Tuesday, September 15, 2009

The last year of life can be deadly

The Wall Street Journal is busy today campaigning against Barack Obama's healthcare reform. Rupert Darwall ("a London-based strategist ... currently writing a book on the history of global warming") argues that the NHS is essentially a scheme to divert the national healthcare budget away from old people. Among the allegations --

a group of senior doctors and health-care experts wrote to a national newspaper expressing their concern about the Liverpool Care Pathway, a palliative program being rolled out across the NHS involving the withdrawal of fluids and nourishment for patients thought to be dying. Noting that in 2007-08, 16.5% of deaths in the U.K. came after "terminal sedation," their letter concluded with the chilling observation that experienced doctors know that sometimes "when all but essential drugs are stopped, 'dying' patients get better" if they are allowed to.

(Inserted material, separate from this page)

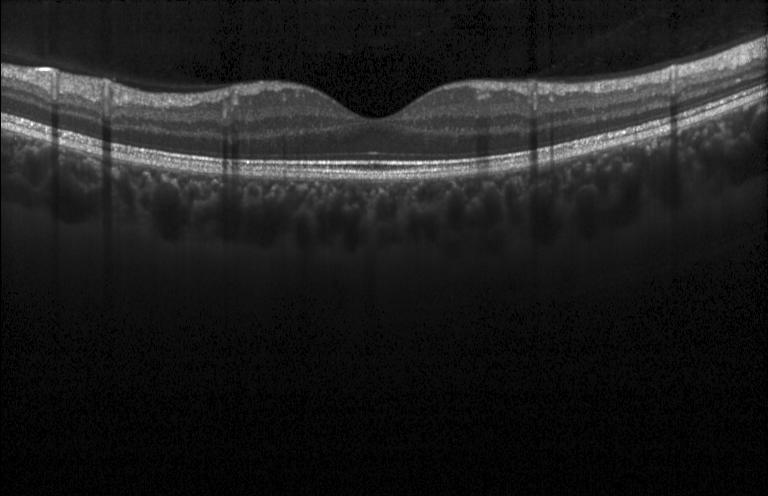
Macular OCT: neither choroidal neovascularization, diabetic macular edema, nor drusen.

The letter was to The Telegraph. The problem is that he's devoting one paragraph to the issue of "end-of-life" care, the critical issue being the judgment of doctors (not politicians) about whether a patient is so close to death that the medical regimen should be changed accordingly (e.g. by not giving food that the body can't handle). But it seems that the Republicans have decided that the death panel talking point works for them.

On then to an editorial which says Barack Obama is mixed up about the virtues of the Dutch healthcare model because he just praised it even though it doesn't have a public health insurer like he has called for in the US. What the Dutch system does have is compulsory insurance (everyone must buy), no screening (everyone gets the same price), tight regulation, free insurance for children, and a specific payroll tax to cover the excess costs of insurance companies with a lot of bad risk patients. It's good to know that the Journal would be OK with those things.